# Woollen Mill - Wales



## daftoldgit (Jul 15, 2012)

Visited this wonderful place a few months ago, I don't know much about it... the paperwork lying around indicates it closed around 1950, although the machinery and stuff looks Victorian
It's completely unmolested by vandals and could easily be restored into a museum or something!














The interior, still full of victorian - looking machinary, a lot of the machines connected with belts running to what would have been a waterwheel driven shaft, also a primitive electric supply which would have been added later






spools of wool still in place at the bottom of the machine, the wool's dried up and hard to the touch now.

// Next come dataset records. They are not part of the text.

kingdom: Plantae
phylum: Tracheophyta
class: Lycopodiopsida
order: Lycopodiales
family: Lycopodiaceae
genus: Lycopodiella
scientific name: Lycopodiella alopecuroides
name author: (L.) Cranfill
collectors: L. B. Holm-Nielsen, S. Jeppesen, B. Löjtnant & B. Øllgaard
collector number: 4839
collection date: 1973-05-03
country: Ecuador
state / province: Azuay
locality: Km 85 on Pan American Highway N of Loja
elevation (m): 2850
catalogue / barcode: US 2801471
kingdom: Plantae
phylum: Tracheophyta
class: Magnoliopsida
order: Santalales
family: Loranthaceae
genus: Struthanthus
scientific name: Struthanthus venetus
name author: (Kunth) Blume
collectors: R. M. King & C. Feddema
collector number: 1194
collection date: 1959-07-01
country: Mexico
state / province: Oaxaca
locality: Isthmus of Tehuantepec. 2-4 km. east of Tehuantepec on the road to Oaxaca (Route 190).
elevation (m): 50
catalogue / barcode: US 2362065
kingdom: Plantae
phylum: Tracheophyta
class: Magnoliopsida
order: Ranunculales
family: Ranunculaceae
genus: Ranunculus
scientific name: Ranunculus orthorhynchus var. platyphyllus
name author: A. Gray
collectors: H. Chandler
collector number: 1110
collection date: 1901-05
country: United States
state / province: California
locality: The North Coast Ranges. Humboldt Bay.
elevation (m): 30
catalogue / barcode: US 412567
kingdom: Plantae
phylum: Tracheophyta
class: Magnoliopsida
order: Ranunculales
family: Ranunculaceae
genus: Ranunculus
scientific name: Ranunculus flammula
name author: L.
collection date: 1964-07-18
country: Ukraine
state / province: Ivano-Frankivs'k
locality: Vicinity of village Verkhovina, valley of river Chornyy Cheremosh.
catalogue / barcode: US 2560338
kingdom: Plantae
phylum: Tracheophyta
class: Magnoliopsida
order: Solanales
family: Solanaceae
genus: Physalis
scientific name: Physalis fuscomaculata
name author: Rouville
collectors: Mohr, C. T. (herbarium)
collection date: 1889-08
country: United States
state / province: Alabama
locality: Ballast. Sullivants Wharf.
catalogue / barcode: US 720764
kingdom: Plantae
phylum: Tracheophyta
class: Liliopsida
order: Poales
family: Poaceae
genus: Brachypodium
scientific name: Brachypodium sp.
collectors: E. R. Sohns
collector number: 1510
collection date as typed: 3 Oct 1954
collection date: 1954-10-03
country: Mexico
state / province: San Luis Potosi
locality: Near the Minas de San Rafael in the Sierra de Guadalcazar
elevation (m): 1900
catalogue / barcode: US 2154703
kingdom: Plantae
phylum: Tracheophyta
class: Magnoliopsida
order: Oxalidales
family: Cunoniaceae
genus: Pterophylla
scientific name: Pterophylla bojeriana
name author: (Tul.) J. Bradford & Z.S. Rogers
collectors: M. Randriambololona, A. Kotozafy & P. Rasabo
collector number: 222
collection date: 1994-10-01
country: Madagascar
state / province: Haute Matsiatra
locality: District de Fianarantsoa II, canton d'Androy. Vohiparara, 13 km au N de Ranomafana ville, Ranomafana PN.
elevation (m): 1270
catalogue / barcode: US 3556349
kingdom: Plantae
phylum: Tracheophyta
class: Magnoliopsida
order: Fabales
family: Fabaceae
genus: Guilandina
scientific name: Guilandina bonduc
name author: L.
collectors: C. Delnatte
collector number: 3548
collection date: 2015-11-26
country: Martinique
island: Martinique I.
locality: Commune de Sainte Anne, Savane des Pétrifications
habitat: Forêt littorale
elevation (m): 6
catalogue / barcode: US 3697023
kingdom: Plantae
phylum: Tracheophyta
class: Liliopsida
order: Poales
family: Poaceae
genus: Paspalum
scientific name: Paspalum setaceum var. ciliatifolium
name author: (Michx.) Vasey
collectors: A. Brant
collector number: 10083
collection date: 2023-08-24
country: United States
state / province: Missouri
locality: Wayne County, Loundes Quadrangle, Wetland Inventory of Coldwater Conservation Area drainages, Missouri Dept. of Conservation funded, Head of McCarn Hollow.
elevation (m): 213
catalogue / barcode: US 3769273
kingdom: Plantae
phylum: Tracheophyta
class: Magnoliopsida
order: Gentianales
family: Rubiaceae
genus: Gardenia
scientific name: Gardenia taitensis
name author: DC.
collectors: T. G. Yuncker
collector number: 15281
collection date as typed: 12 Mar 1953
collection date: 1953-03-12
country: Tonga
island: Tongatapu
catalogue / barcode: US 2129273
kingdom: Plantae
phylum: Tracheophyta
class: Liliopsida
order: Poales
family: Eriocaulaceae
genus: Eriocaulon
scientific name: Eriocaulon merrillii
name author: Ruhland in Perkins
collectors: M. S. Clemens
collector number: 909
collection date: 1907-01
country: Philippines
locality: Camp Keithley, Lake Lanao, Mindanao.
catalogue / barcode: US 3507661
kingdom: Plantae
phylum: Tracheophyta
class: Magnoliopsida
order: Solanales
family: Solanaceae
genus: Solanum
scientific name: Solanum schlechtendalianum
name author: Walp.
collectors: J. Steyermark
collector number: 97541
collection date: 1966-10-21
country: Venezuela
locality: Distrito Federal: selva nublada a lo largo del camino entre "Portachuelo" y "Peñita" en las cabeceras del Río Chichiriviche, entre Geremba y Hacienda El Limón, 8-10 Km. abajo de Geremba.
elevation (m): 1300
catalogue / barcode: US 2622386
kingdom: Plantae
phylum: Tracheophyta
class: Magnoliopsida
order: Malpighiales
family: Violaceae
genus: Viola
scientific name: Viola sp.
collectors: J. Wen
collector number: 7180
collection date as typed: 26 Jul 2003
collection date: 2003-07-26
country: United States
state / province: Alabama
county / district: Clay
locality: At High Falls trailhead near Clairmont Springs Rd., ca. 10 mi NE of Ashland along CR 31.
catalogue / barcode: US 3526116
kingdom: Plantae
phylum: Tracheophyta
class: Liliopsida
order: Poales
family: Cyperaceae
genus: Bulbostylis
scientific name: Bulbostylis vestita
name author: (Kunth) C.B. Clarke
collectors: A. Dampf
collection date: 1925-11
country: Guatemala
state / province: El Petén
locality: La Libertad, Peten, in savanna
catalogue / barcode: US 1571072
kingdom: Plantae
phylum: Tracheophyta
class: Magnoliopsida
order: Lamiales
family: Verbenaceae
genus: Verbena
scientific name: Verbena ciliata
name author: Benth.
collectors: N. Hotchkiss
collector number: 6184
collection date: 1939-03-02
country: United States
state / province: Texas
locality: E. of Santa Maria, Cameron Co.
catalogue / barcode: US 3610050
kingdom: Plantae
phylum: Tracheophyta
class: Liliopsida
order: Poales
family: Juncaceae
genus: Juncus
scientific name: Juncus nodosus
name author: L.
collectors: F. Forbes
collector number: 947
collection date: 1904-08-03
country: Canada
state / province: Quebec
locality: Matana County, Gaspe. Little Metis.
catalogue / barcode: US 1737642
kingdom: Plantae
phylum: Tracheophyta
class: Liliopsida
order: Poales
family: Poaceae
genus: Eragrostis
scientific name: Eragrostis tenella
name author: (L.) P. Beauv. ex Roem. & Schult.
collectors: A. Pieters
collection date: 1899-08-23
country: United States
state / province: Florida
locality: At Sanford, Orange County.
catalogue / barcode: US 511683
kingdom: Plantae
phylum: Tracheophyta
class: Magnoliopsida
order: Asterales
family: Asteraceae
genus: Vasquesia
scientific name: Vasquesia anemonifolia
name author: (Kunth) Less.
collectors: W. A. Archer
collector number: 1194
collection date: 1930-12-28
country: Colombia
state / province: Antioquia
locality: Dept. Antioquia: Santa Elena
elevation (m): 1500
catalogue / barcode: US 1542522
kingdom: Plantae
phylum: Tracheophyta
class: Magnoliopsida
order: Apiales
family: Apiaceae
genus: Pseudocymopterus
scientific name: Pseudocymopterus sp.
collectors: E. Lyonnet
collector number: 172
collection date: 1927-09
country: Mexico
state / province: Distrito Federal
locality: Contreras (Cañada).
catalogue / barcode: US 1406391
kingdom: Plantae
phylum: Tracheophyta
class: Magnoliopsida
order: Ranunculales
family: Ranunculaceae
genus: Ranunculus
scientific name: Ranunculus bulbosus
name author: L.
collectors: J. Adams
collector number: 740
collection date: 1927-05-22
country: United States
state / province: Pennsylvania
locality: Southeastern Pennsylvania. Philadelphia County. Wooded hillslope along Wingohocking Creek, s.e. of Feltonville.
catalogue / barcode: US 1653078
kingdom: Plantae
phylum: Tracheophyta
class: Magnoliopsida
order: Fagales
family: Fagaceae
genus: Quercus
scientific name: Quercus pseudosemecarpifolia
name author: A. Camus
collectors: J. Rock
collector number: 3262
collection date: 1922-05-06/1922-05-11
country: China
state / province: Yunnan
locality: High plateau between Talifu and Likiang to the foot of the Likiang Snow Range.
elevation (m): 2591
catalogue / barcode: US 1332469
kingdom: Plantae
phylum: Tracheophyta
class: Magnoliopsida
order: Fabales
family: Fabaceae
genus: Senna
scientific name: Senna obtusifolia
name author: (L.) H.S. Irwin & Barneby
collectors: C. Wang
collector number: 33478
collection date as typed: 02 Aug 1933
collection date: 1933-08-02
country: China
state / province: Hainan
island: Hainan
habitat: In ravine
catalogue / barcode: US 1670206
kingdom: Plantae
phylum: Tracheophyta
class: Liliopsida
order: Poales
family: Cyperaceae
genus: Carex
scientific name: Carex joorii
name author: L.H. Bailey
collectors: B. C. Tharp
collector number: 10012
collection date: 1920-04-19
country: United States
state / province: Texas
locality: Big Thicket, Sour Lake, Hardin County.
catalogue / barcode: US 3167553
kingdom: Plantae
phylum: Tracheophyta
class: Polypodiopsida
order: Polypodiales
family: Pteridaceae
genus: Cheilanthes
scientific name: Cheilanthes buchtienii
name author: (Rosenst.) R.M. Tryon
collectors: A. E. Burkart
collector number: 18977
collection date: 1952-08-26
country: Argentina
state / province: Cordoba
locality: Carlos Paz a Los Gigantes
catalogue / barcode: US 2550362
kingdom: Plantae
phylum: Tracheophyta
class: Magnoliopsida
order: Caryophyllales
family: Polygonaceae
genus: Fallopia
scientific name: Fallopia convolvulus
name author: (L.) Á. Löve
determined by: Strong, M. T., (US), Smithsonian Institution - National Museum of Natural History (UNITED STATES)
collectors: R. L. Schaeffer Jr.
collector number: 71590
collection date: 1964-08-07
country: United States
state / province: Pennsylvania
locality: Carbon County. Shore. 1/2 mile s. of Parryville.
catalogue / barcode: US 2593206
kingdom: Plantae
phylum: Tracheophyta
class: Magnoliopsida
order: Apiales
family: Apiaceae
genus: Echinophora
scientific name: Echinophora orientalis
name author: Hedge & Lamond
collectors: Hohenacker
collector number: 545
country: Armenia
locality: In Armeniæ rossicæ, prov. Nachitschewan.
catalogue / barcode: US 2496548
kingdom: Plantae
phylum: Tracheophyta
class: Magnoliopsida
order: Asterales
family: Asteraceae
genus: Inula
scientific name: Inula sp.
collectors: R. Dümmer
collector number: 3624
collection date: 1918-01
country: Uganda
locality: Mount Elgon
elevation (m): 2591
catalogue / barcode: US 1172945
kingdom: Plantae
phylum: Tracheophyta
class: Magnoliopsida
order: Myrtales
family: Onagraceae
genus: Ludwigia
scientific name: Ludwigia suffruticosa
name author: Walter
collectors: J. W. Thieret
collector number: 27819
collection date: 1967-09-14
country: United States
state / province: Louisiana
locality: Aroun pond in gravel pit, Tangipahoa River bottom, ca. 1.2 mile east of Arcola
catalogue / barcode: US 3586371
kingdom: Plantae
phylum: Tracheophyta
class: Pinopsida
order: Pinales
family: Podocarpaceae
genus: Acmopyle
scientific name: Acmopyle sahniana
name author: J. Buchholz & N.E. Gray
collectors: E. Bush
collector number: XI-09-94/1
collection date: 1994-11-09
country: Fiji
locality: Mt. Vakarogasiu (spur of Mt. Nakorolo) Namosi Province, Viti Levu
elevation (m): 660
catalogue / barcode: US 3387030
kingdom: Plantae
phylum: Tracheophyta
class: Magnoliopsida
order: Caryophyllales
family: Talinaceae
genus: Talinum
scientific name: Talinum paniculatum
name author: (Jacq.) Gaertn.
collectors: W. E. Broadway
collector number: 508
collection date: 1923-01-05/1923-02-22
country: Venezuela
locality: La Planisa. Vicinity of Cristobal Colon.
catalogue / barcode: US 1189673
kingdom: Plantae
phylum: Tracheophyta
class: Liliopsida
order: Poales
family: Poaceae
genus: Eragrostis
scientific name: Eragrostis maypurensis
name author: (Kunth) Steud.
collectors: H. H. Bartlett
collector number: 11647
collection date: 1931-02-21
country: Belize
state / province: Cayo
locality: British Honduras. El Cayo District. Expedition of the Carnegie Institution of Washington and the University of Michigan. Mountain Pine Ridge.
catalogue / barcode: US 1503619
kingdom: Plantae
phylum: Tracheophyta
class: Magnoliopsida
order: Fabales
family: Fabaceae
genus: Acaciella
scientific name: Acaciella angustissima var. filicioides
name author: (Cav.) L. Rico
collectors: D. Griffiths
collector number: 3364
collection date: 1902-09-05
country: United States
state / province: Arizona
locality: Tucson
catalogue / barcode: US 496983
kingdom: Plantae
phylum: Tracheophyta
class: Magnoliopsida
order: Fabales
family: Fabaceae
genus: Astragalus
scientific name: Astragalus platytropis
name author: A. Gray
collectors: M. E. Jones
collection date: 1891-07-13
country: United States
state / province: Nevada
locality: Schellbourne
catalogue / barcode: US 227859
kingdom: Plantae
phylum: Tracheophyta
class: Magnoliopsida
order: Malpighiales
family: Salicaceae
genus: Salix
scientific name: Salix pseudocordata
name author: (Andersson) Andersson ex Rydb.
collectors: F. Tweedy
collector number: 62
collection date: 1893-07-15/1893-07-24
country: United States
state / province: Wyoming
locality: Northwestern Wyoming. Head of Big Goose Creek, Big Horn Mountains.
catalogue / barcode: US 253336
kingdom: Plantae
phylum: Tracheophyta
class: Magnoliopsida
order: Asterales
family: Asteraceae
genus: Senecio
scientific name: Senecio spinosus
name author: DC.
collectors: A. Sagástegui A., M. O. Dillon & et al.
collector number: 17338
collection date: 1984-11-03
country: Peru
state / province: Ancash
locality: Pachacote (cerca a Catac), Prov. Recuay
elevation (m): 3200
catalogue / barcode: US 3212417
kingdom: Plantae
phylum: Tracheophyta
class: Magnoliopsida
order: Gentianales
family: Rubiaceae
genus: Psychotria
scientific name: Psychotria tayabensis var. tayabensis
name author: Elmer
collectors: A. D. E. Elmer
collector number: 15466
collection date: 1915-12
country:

View from the attic showing the drive shaft







Frankensteins Castle electric supply!










Part of old water wheel drive 





Hope you like it!


----------



## Shubanger (Jul 15, 2012)

Wow!..As If Time Has Stood Still, Great stuff.


----------



## kevsy21 (Jul 15, 2012)

Good work,nice to see its not been trashed.


----------



## flyboys90 (Jul 15, 2012)

Nice treasure trove hope it stays that way!Great photos.


----------



## daftoldgit (Jul 15, 2012)

Glad you liked it!
Yeah, the yobs haven't touched it at all, which is ace.


----------



## shane.c (Jul 15, 2012)

Great pics love the machinery,


----------



## _Nyx_ (Jul 15, 2012)

Nice find & photos


----------



## Sshhhh... (Jul 15, 2012)

This looks nice!From the outside you would think there was nothing inside of interest but looks like a good little mooch. Thankyou


----------



## sonyes (Jul 15, 2012)

I like the look of this place, great to see so many remains!! Thanks


----------



## Cuban B. (Jul 15, 2012)

This looks great with all the old machinery still in situ.


----------



## The Archivist (Jul 15, 2012)

Probably my favourite location of all time, thanks for posting and well done for not revealing the name. The mill actually generated electricity for the local village from c.1910, making it the first place in the county to have electric light. The parish council paid £10 each year for street lighting and househoulders could buy a single 60w bulb for 5s and have it lit for 7s 6d a quarter. Apparently, the mill owner turned off the generator at 10.30pm each night since he felt that was 'quite late enough for anyone to be up and about'!


----------



## prettyvacant71 (Jul 21, 2012)

Luv it wen your lucky to find stuff left behind like everyones just gone on a very long lunch break, great pics, thanks


----------



## neoncity (Jul 27, 2012)

What a great place! Nice pic's. Looks like all the workers just forgot to go back?


----------



## freespirits (Jul 27, 2012)

fantastic quality location and how surreal i reckon the workforce now work at underworld on corrie


----------



## Ninja Kitten (Jul 27, 2012)

i love little places like this..thanks for sharing.


----------



## Silent Hill (Jul 27, 2012)

Seen this pop up a few times now, and it still looks the same. Nice to see it untouched..... What it needs now is a textile historian with a fat bank balance to restore it back to glory  

I love it. Thanks for sharing


----------



## wolfism (Jul 27, 2012)

Very nice … is the stuffed heron still living on the first floor?


----------



## bigtip (Jul 28, 2012)

*nice*

that looks like a great little splore thanks for posting.


----------



## Pedrfardd (Jul 28, 2012)

Great find - amazing to think it is in such good condition really ..


----------



## Judderman62 (Jul 28, 2012)

Spiral Architect said:


> Seen this pop up a few times now, and it still looks the same. Nice to see it untouched..... What it needs now is a textile historian with a fat bank balance to restore it back to glory
> 
> I love it. Thanks for sharing



surely that's you SA isn't it ??


----------